For several weeks after his arrival, Harwood left the station’s contact with Nhu to the “capable” contract employee Virginia Spence, who told CIA headquarters in April that Nhu believed the French premier favored Diem. As Harwood sounded out other noncommunist nationalist politicians in Saigon, “Nhu quickly emerged as the most promising of an unimpressive lot.” By early May 1954, “before Diem emerged as a candidate to head the government, Nhu’s talent and willingness to work with the Agency had helped make him the focus of CIA covert action planning Within “a few days” of Dien Bien Phu’s fall on May 7, Bao Dai in France, first offered Diem, now in Belgium, the premiership of the SVN. Diem held out for “full powers” not only over the SVN government but also over its armed forces and economy. And he wanted U.S. backing. In Saigon in mid-May, the CIA history informs us, Nhu approached Harwood “about the terms under which the US would support Diem’s bid to become prime minister.” The two parties were thinking alike. Dulles and the State Department were separately “discussing with the French a new government for non-Communist Vietnam,” and in Washington, also around mid-May, the CIA decided to involve Nhu. “At Headquarters’ request, Harwood told Nhu at a meeting in May that there were “plans which might involve Diem.’ “He asked “if Diem would accept a position other than that of prime minister.” By May 21, Nhu had replied with “a categorical “no.” At some point in May, CIA headquarters also asked the Saigon station to ascertain Diem’s intentions and Nhu’s own ambitions. Nhu wanted no cabinet post; Spence thought he had “worked so long covertly he couldn’t bear to do otherwise.” The Agency history reports the views of three subsequent Saigon station officers that Washington, without need of CIA urging, either supported or insisted on Diem’s appointment. It adds: “In fact, John Foster Dulles and the French seem to have concluded, more or less simultaneously, that there was no alternative to Diem. On 24 May, the US Embassy in Paris moved to ‘reestablish contact’ with Diem to discuss his negotiations with Bao Dai.”

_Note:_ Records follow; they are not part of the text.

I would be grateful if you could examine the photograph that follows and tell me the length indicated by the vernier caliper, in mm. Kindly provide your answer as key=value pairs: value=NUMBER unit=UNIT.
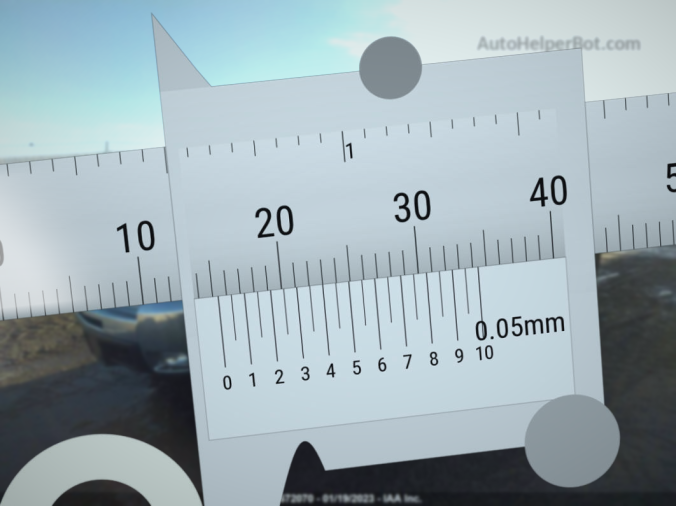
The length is value=15.4 unit=mm
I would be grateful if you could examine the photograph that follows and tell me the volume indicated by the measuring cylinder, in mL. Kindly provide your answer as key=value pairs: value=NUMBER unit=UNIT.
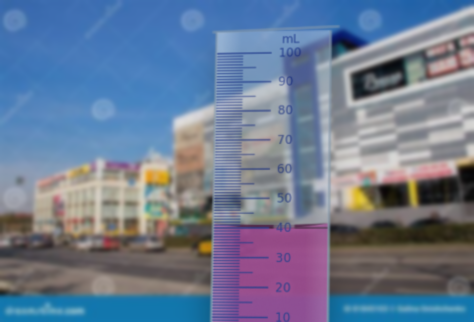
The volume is value=40 unit=mL
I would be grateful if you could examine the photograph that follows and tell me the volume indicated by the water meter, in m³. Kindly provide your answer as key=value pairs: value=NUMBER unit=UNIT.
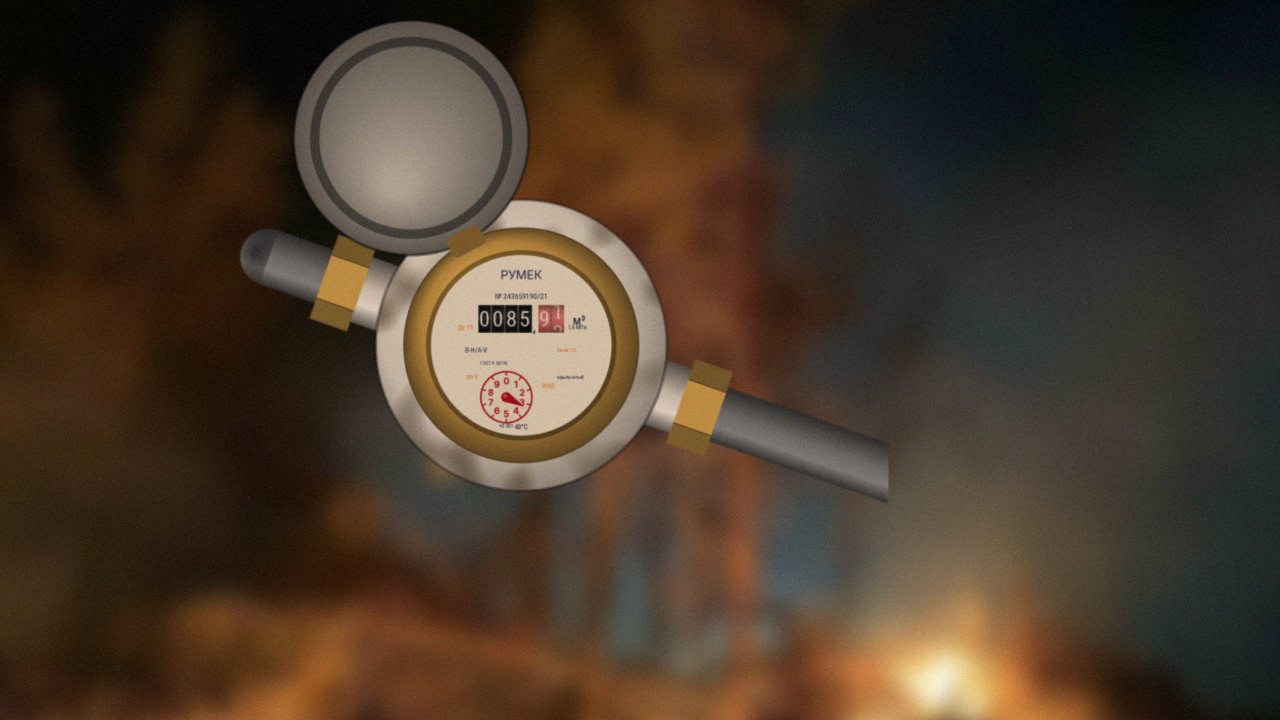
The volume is value=85.913 unit=m³
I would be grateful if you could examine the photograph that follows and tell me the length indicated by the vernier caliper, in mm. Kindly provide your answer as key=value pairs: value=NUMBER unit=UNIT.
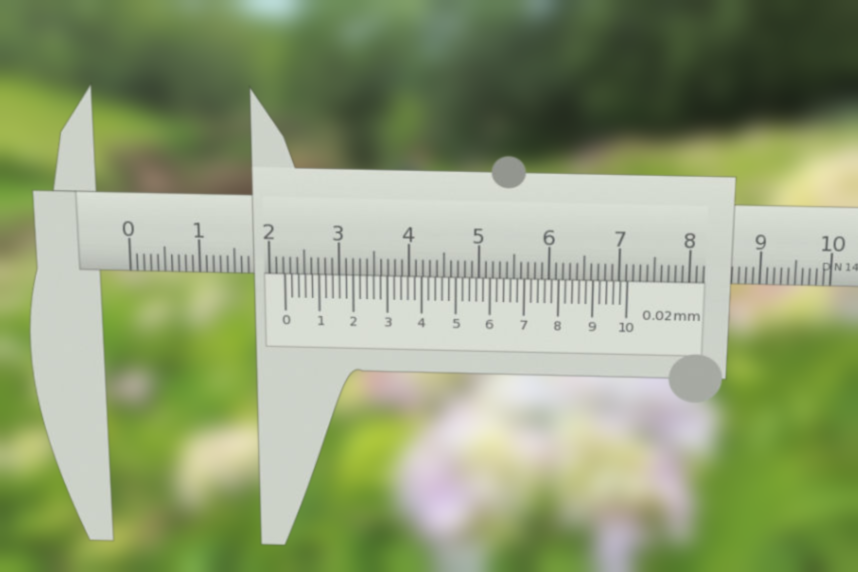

If this does not reveals Kiernan depth of research. Then overall, the U.S. understood their ultimate decision:
The U.S. State Department’s Division of Research reported in February 1955: “Almost any type of election that could conceivably be held in Vietnam in 1956 would, on the basis of present trends, give the Communists a very significant if not decisive advantage.” And in the South, “maximum conditions of freedom and the maximum degree of international supervision might well operate to Communist advantage…
Kiernan has produced an amazing read. This is an indispensable book to learn the internal view of Vietnam without a heavy-handed American or French narrative.